Factually, the story seems to be pretty firmly told from the vantage of the US Federal government’s agents, with little thought to how Manafort or Russia might view the matter. So, when you ask whether the story is fair, the answer is “not entirely”.
That said, fair or not, I’d guess that the technical details are accurate and that all you’d get by letting Manafort defend himself is a bunch of BS. He’s a guy that it’s reasonable to be unfair to.
For me, the more interesting question would be: Why now? Why today?
If the US government was tracking Manafort deeply enough to know what he was chatting about with Kilimnik, face-to-face, that’s unlikely to be some new revelation.

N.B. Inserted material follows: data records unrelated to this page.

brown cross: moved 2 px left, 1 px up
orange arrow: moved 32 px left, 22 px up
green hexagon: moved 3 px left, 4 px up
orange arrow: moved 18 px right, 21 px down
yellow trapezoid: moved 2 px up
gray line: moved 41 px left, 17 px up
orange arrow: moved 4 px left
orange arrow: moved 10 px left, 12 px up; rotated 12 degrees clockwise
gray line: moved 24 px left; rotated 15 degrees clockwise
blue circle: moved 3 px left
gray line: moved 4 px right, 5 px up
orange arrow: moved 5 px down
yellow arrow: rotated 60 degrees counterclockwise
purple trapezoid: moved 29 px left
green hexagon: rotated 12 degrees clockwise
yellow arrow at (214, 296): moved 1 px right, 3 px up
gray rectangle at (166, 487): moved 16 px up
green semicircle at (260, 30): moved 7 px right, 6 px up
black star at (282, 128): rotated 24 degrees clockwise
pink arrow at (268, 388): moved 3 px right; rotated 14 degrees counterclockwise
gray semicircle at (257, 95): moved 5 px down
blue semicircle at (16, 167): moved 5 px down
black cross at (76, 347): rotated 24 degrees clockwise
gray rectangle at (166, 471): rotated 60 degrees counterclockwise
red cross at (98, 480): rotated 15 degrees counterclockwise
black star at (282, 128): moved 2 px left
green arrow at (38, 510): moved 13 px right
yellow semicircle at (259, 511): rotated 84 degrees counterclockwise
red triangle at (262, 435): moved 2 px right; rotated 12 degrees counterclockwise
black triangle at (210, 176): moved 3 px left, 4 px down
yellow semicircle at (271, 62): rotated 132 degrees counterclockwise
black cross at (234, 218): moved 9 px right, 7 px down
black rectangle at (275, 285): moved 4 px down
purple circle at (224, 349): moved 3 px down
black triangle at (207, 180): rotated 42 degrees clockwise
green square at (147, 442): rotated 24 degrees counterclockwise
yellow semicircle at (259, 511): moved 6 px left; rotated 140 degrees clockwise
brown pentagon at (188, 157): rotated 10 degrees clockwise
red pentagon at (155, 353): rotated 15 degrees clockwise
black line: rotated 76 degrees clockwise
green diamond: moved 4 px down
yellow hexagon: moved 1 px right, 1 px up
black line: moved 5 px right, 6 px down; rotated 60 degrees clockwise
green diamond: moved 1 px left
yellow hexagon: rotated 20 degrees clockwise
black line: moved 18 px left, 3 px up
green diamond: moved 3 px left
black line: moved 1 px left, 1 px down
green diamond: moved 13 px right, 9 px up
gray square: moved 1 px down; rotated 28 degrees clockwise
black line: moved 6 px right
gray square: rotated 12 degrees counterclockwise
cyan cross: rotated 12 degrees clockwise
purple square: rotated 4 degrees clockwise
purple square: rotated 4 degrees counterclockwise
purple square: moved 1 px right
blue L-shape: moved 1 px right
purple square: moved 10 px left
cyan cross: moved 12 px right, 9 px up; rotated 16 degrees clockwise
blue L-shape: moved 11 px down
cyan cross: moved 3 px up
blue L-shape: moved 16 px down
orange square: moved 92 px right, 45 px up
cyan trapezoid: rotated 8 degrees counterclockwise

It’s something that they’ve probably known since 2016 and it’s probably the sort of information that they were showing the judge, during Manafort’s plea deal hearings, to demonstrate that he was not being honest and forthcoming with them.
While he was in prison, there may have been value in keeping the information secret. After he was pardoned, there probably wasn’t anything restraining the release of this information, really.
I’ll grant that there was no particular need to dump everything that the FBI/CIA knew about Manafort, right at that moment, when he was released from prison. But - to my knowledge - there hasn’t been any reason at any point since then nor at this exact moment, either. So what changed?
Maybe it’s simply a matter of the reporters nagging the right people, regularly enough, to squeeze the information out of them at long last. But, plausibly, it’s some sort of shot across the bow to someone. That would be my hope.